Petrol Price Relief Looms as Dangote Cuts Rate by N75, Marketers Predict N1,200 Per Litre

Nigerians may soon enjoy lower petrol prices as petroleum marketers project that Premium Motor Spirit (PMS) could sell for as low as N1,200 per litre following a fresh price reduction by the Dangote Petroleum Refinery.
The refinery has slashed its ex-depot petrol price by N75 per litre, reducing the gantry price from N1,250 to N1,175 per litre amid declining global crude oil prices triggered by easing tensions between the United States and Iran.
The latest adjustment has already prompted other fuel depot operators to lower their prices to around N1,180 per litre, according to industry reports.
Despite the reduction at the depot level, many filling stations across the country continue to sell petrol at about N1,280 per litre, with marketers explaining that they need time to clear existing stock purchased at higher rates before implementing new pump prices.
In a circular issued to marketers, the Dangote Petroleum Refinery attributed the downward review to the recent de-escalation of geopolitical tensions in the Middle East, which had significantly influenced global energy prices over the past three months.
The refinery announced that the new gantry price of N1,175 per litre and a revised coastal price of N1,495,215 per metric tonne took effect from midnight on June 16, 2026.
“Following the de-escalation of tensions in the Middle East, which has impacted energy prices, we have reviewed our premium motor spirit gantry/coastal price,” the refinery stated.
The reduction follows a sharp decline in global crude oil prices after reports emerged that the United States and Iran had reached a peace agreement, leading to the reopening of the strategic Strait of Hormuz.
At the height of the conflict, crude oil prices surged above $120 per barrel, contributing to a significant increase in fuel prices worldwide. However, prices have since dropped below $80 per barrel, providing room for downward adjustments in domestic fuel costs.
Speaking on the development, the National Publicity Secretary of the Independent Petroleum Marketers Association of Nigeria (IPMAN), Chinedu Ukadike, said consumers should expect petrol prices to begin adjusting within days.
According to him, petrol could sell between N1,200 and N1,250 per litre in Lagos, while prices may remain slightly higher in other parts of the country due to transportation and logistics costs.
Ukadike explained that marketers are currently focused on selling off old stock purchased at higher prices to avoid financial losses.

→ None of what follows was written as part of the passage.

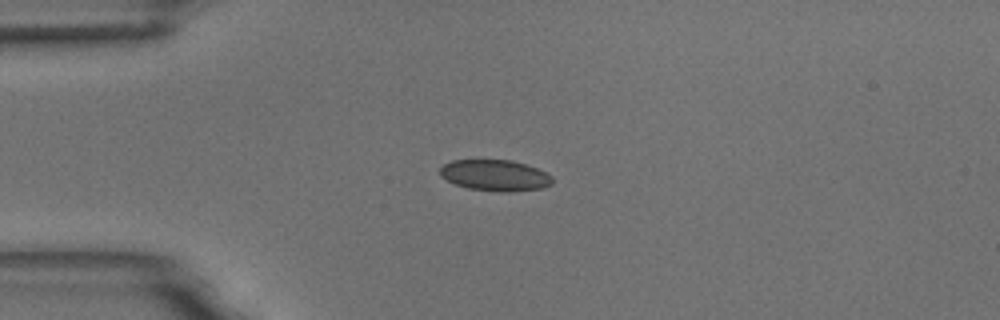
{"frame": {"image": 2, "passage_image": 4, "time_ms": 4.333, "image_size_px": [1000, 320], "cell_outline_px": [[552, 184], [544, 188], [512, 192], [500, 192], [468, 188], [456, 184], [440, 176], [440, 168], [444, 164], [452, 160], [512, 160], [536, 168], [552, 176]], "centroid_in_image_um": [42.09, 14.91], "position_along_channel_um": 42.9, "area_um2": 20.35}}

“This announcement allows marketers to clear old inventory and prepare for fresh supplies at the new rate,” he said.
He added that fuel loading activities often slow down immediately after major price reviews, giving marketers a short window to dispose of existing stock before purchasing new supplies.
“By tomorrow and Friday, people will start adjusting to the new price,” he stated.
However, the Petroleum Products Retail Outlet Owners Association of Nigeria (PETROAN) expressed concerns about the pricing structure, with its spokesman, Joseph Obele, arguing that imported fuel currently appears cheaper than some locally refined products.
Obele called on the Nigerian Midstream and Downstream Petroleum Regulatory Authority (NMDPRA) to expand fuel import licensing in order to encourage competition and improve market efficiency.
The latest development has also sparked reactions among Nigerians, with many social media users arguing that the N75 reduction does not fully reflect the magnitude of the recent decline in global crude oil prices.
Petrol prices in Nigeria rose sharply from around N830 per litre to nearly N1,300 per litre during the three-month US-Iran conflict as crude oil prices surged.
With global oil prices now trending downward following the ceasefire agreement, industry analysts believe further reductions may be on the horizon. Some projections suggest petrol prices could eventually fall below N1,000 per litre if crude prices continue to decline and market conditions remain stable.
Industry insiders at the Dangote refinery, however, note that the company is still processing previously acquired crude purchased at higher prices, a factor that may influence the pace of future reductions.